## TASK REQUIREMENTS
Lay out the lines from the one containing "pose: elev=10.6 azim=320.0" through the last line, both ends included, as a JSON list of strings with one string per line and blank lines omitted. Leave the pictures out.

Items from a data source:
§ §
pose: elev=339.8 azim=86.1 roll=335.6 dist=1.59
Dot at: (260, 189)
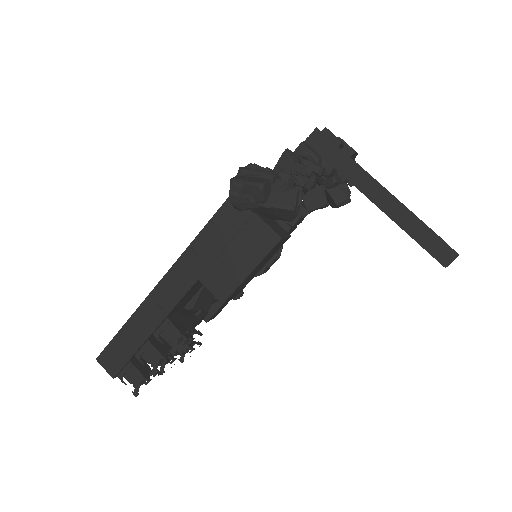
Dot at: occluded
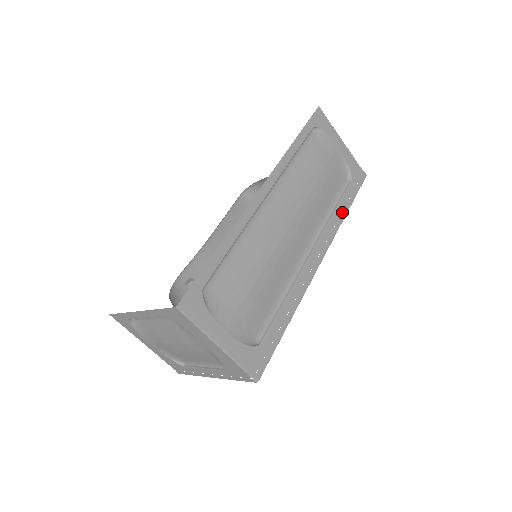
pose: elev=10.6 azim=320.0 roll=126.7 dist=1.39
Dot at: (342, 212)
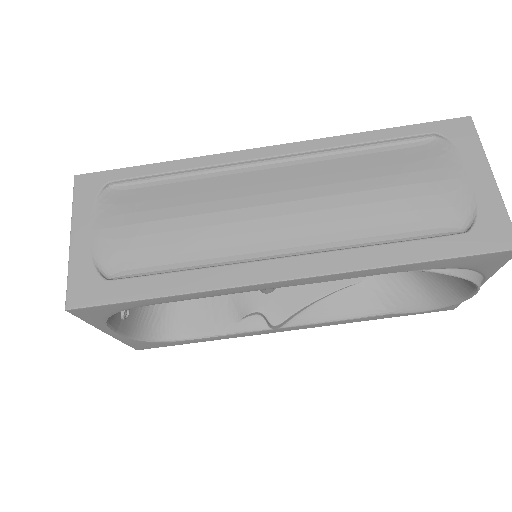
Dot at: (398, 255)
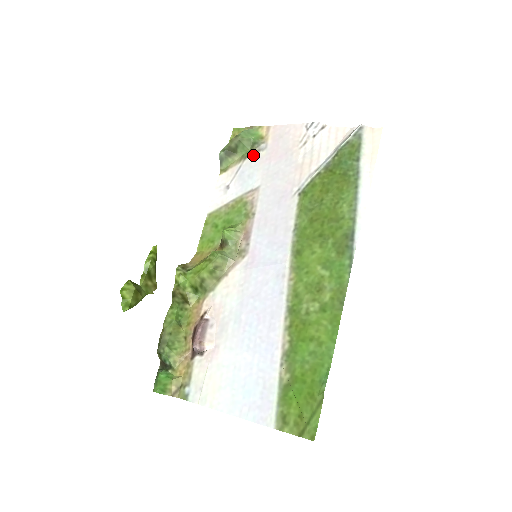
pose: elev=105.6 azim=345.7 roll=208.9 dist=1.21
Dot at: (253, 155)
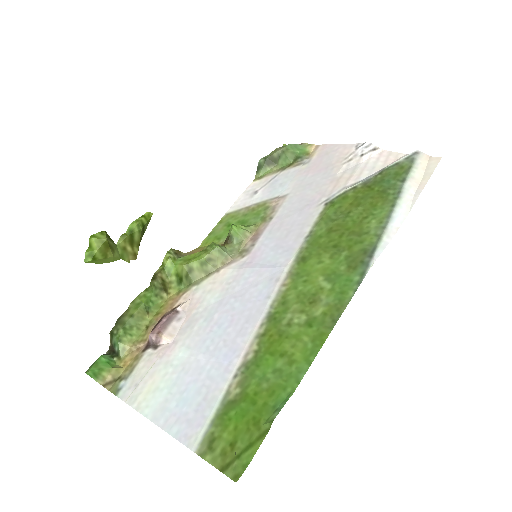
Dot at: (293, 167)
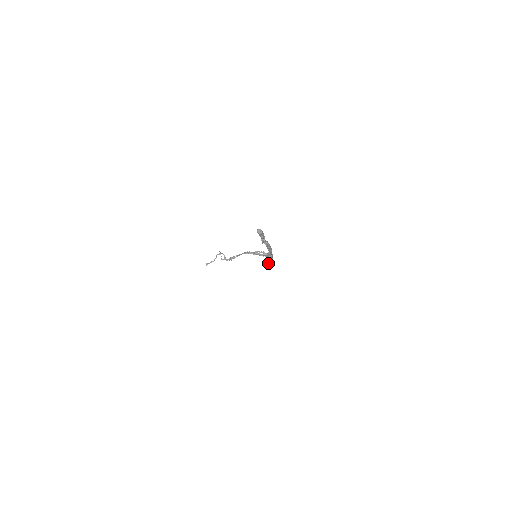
§ §
## THE COMPLETED TASK
[
  "pose: elev=10.6 azim=320.0 roll=126.7 dist=1.39",
  "Dot at: (342, 212)",
  "Dot at: (398, 255)",
  "pose: elev=105.6 azim=345.7 roll=208.9 dist=1.21",
  "Dot at: (253, 155)",
  "Dot at: (293, 167)"
]